Tsogo, which has more than 90 hotels on the continent, said overall revenue for its South African hotels division increased 17% on the prior period to R910m. This was assisted by the inclusion of Formula 1, 54 on Bath and Southern Sun Hyde Park, which offset the closure of Southern Sun Grayston.
Earnings before interest, taxes, depreciation, amortisation and rent (ebitdar) improved 27% to R272m.
Tsogo’s offshore hotels division achieved total revenue of R179m, representing a 17% improvement on the prior period, mainly driven by the weakening of the rand against the dollar and the euro.
Overall revenue for its gaming division increased 8% on the prior period to R3.7bn, while ebitdar improved 12% to R1.5bn at an increased margin of 40.2%.
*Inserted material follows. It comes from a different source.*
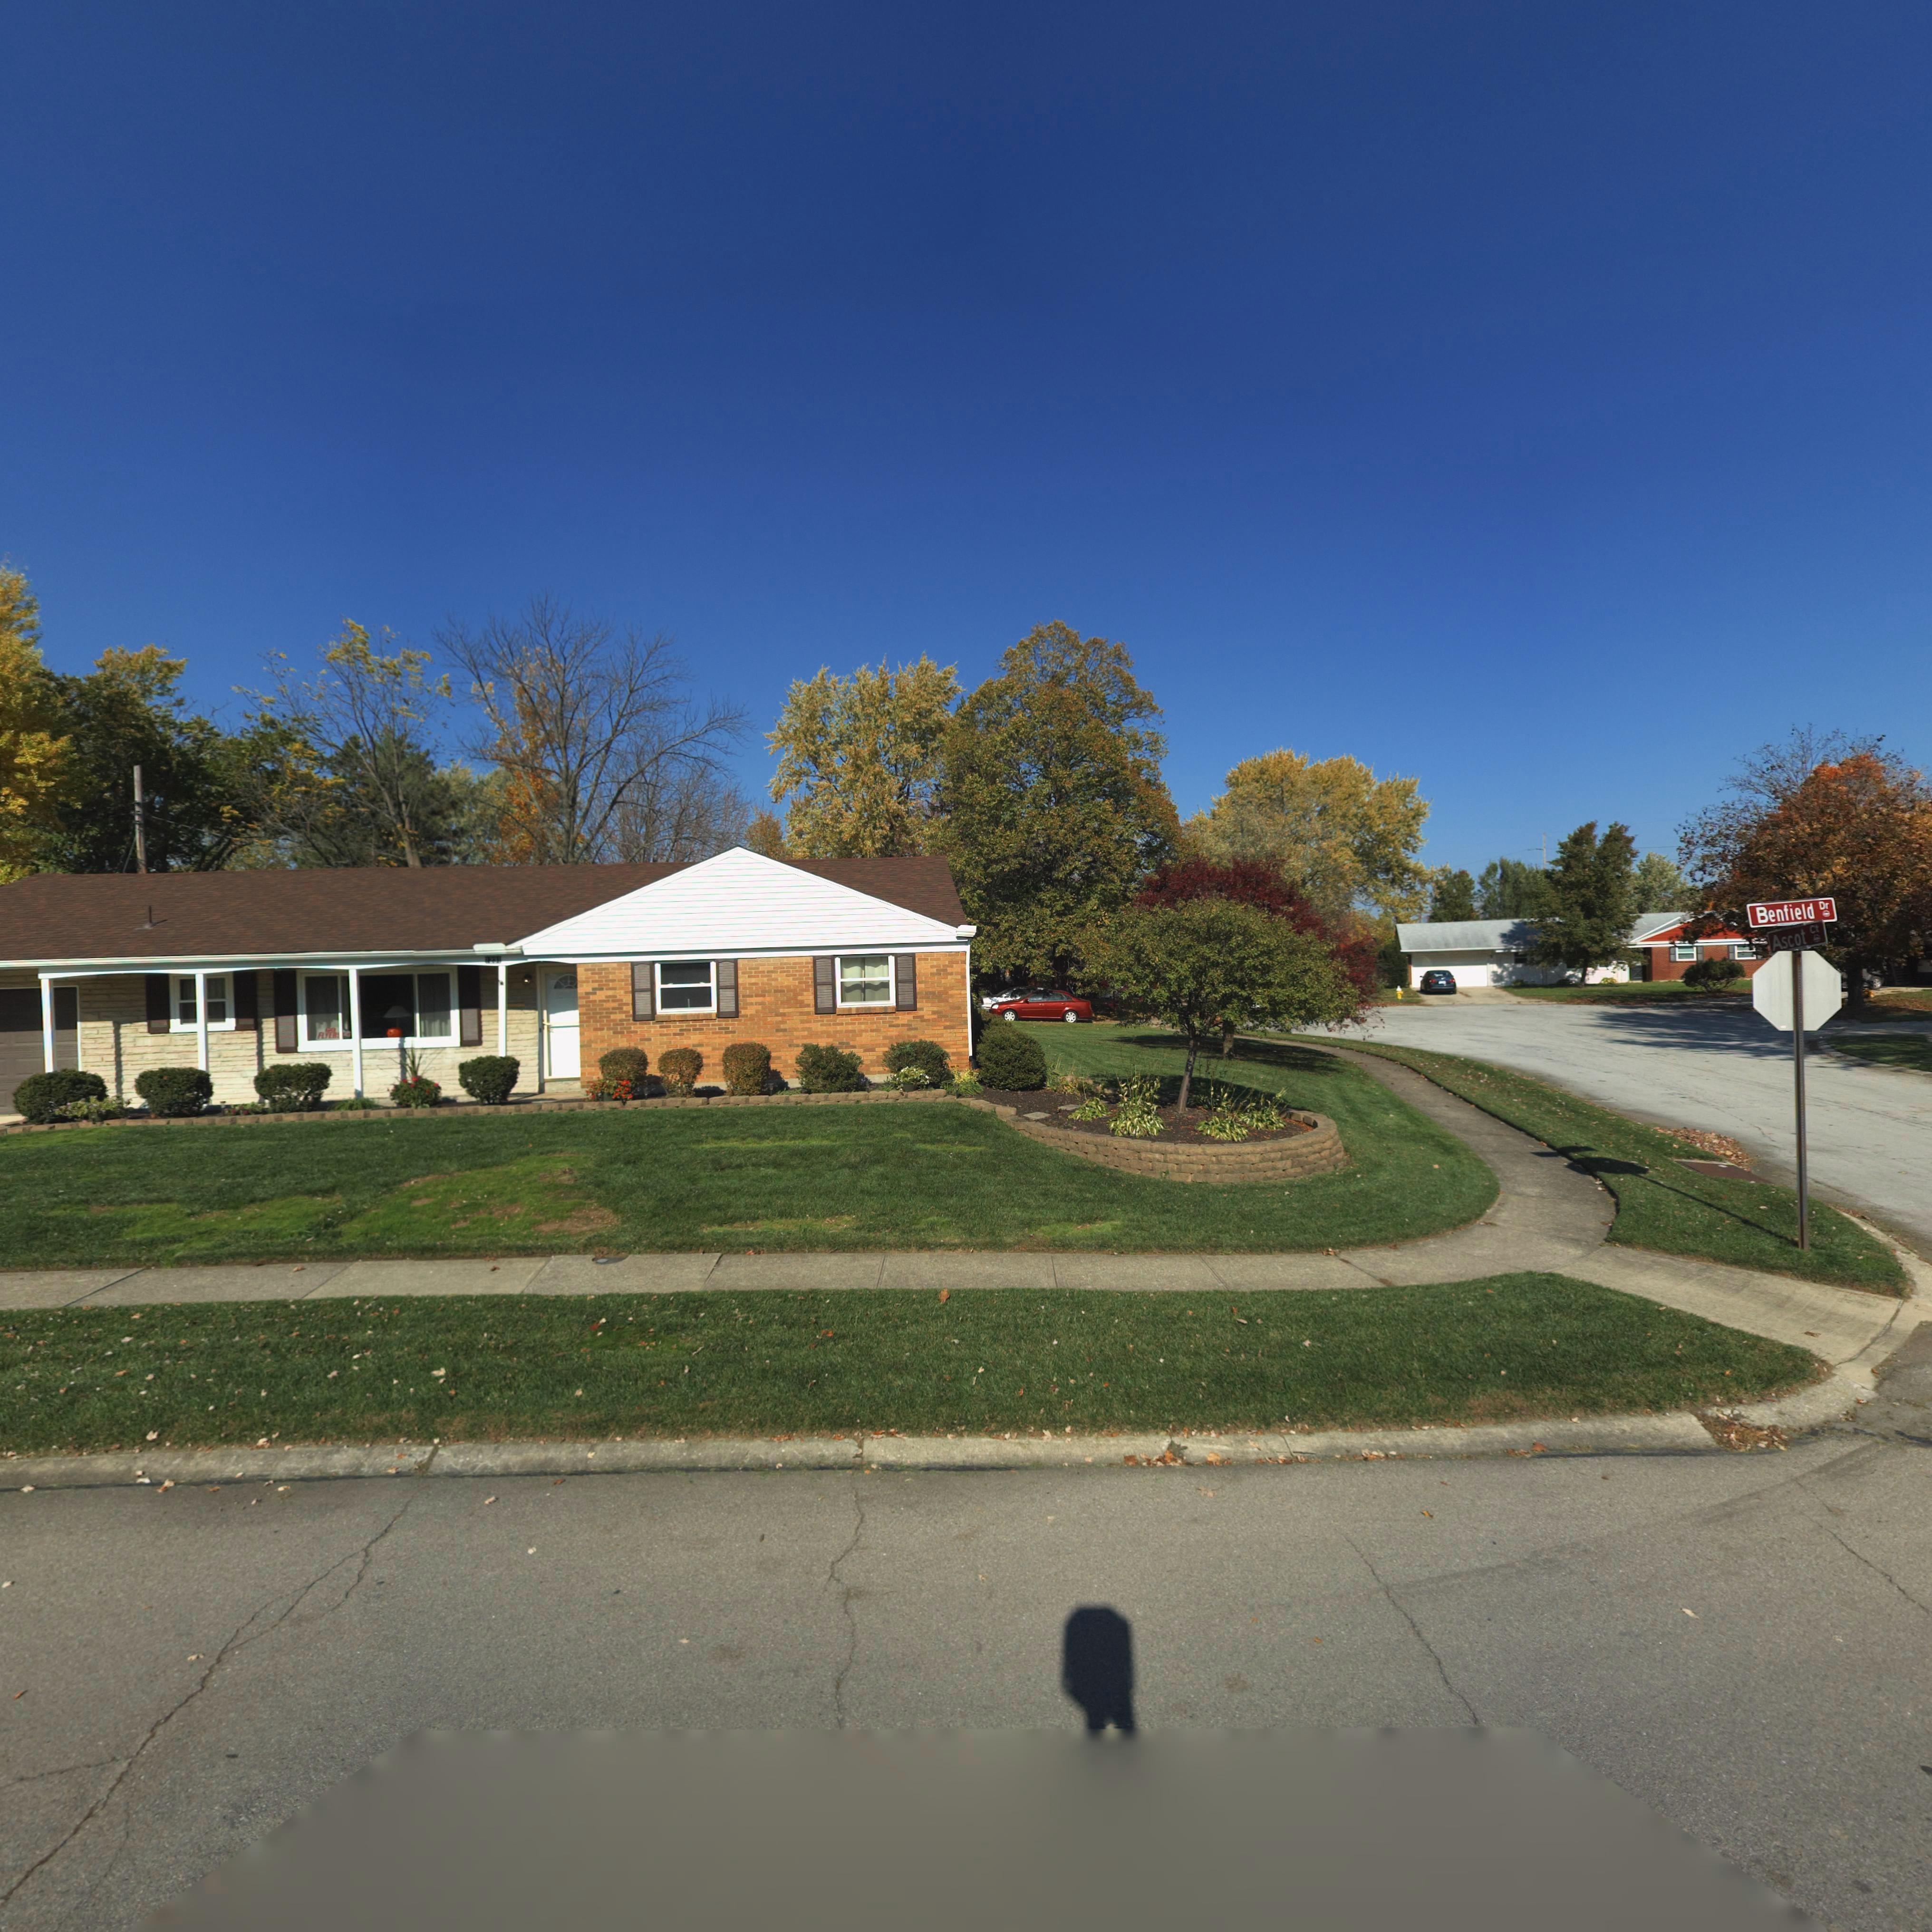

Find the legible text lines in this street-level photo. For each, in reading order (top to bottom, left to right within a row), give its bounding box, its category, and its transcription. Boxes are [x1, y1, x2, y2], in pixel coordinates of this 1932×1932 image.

According to Kagiso Asset Management equity analyst Rubin Renecke, the results were solid as the recovery seen in trading conditions during the prior six-month period continued into the first half of the company’s financial year.
“Both gaming and hotels experienced year-on-year growth over the period, with an 8% and 17% increase in revenue respectively. The inclusion of Tsogo’s recent acquisitions boosted hotel revenues (as) the local industry continues to struggle with oversupply and weak demand,” he said.
Mr von Aulock said while continued improvement in trading performance across the group’s operations during the first half of the year remained encouraging, the sustainability was uncertain due to the inconsistent monthly results in the period.
“September was a very strong trading month across the board. It is touch and go every month as to how strong the growth is on the previous month,” he said.
Mr von Aulock added, however, that the group remained highly cash generative and had significant opportunities to invest in its growth strategy.